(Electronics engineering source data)
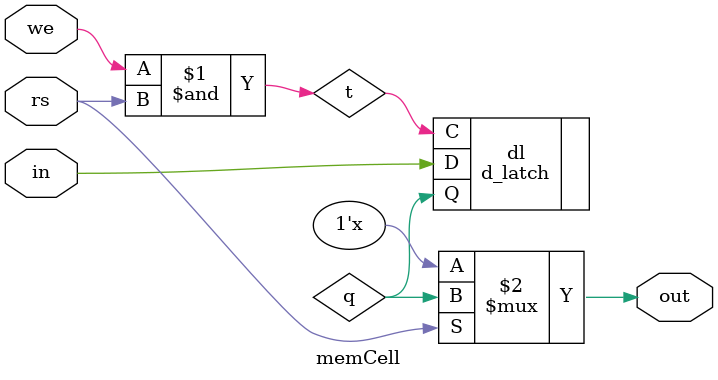
<source format=v>
module memCell (
  input in, rs, we, 
  output out);
  
  wire q, t;
  
  and i1 (t, we, rs);
  d_latch dl (.D(in), .C(t), .Q(q));  
  bufif1 b1 (out, q, rs);
  
endmodule

</source>
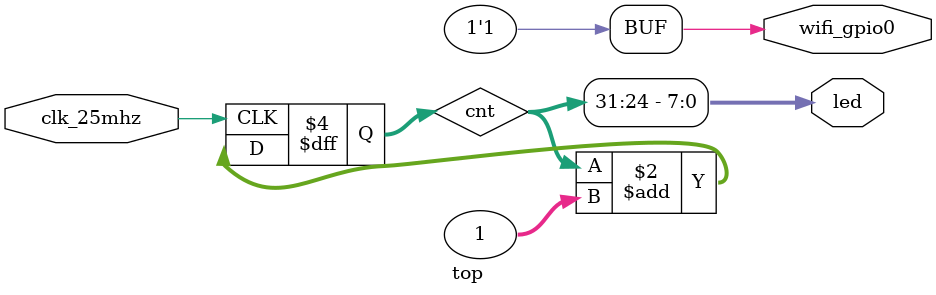
<source format=v>
module top (
    input clk_25mhz,
    output [7:0] led,
    output wifi_gpio0
);
    reg [31:0] cnt = 0;

    always @(posedge clk_25mhz) 
    begin
        cnt <= cnt + 1;
    end

    assign led = cnt[31:24];
    assign wifi_gpio0 = 1'b1;
endmodule

</source>
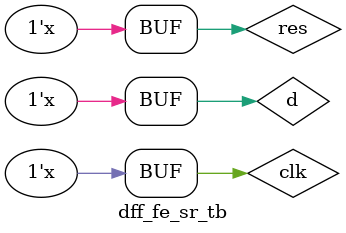
<source format=v>
`include "Hadif_B190513CS_Q01f.v"
module dff_fe_sr_tb;

wire q, q1;
reg clk, d, res;

dff_fe_sr dff1(q, q1, d, clk, res);

initial
begin
  clk=0;
  d=0;
  res=1;
  $dumpfile("dff.vcd");
  $dumpvars(0, dff1);
  $display("clk res d q q'");
  $monitor(" %b  %b  %b %b %b", clk, res, d, q, q1);
end

always #5 d = ~d;
always #3 clk = ~clk;
always #13 res = ~res;

endmodule
</source>
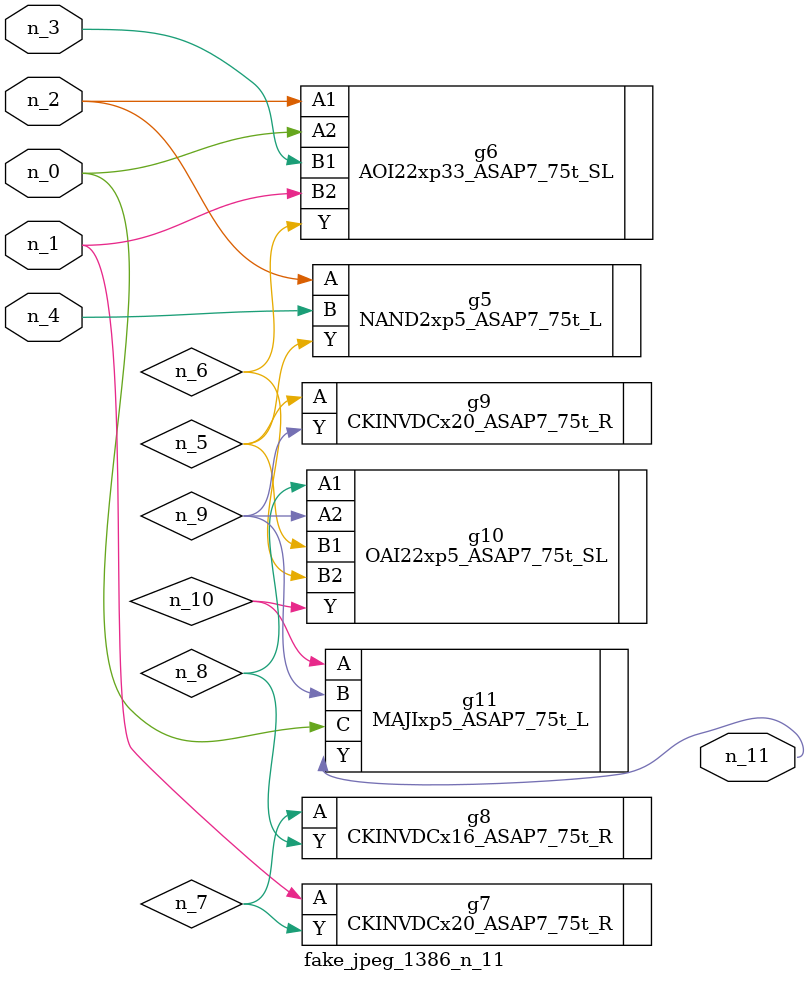
<source format=v>
module fake_jpeg_1386_n_11 (n_3, n_2, n_1, n_0, n_4, n_11);

input n_3;
input n_2;
input n_1;
input n_0;
input n_4;

output n_11;

wire n_10;
wire n_8;
wire n_9;
wire n_6;
wire n_5;
wire n_7;

NAND2xp5_ASAP7_75t_L g5 ( 
.A(n_2),
.B(n_4),
.Y(n_5)
);

AOI22xp33_ASAP7_75t_SL g6 ( 
.A1(n_2),
.A2(n_0),
.B1(n_3),
.B2(n_1),
.Y(n_6)
);

CKINVDCx20_ASAP7_75t_R g7 ( 
.A(n_1),
.Y(n_7)
);

CKINVDCx16_ASAP7_75t_R g8 ( 
.A(n_7),
.Y(n_8)
);

OAI22xp5_ASAP7_75t_SL g10 ( 
.A1(n_8),
.A2(n_9),
.B1(n_5),
.B2(n_6),
.Y(n_10)
);

CKINVDCx20_ASAP7_75t_R g9 ( 
.A(n_5),
.Y(n_9)
);

MAJIxp5_ASAP7_75t_L g11 ( 
.A(n_10),
.B(n_9),
.C(n_0),
.Y(n_11)
);


endmodule
</source>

PROBLEM REQUIREMENTS: Reproduce, with both ends included, the lines from the one holding "output n_11;" to the end of the records above.

ANSWER FOR THIS EXERCISE:
output n_11;

wire n_10;
wire n_8;
wire n_9;
wire n_6;
wire n_5;
wire n_7;

NAND2xp5_ASAP7_75t_L g5 ( 
.A(n_2),
.B(n_4),
.Y(n_5)
);

AOI22xp33_ASAP7_75t_SL g6 ( 
.A1(n_2),
.A2(n_0),
.B1(n_3),
.B2(n_1),
.Y(n_6)
);

CKINVDCx20_ASAP7_75t_R g7 ( 
.A(n_1),
.Y(n_7)
);

CKINVDCx16_ASAP7_75t_R g8 ( 
.A(n_7),
.Y(n_8)
);

OAI22xp5_ASAP7_75t_SL g10 ( 
.A1(n_8),
.A2(n_9),
.B1(n_5),
.B2(n_6),
.Y(n_10)
);

CKINVDCx20_ASAP7_75t_R g9 ( 
.A(n_5),
.Y(n_9)
);

MAJIxp5_ASAP7_75t_L g11 ( 
.A(n_10),
.B(n_9),
.C(n_0),
.Y(n_11)
);


endmodule
</source>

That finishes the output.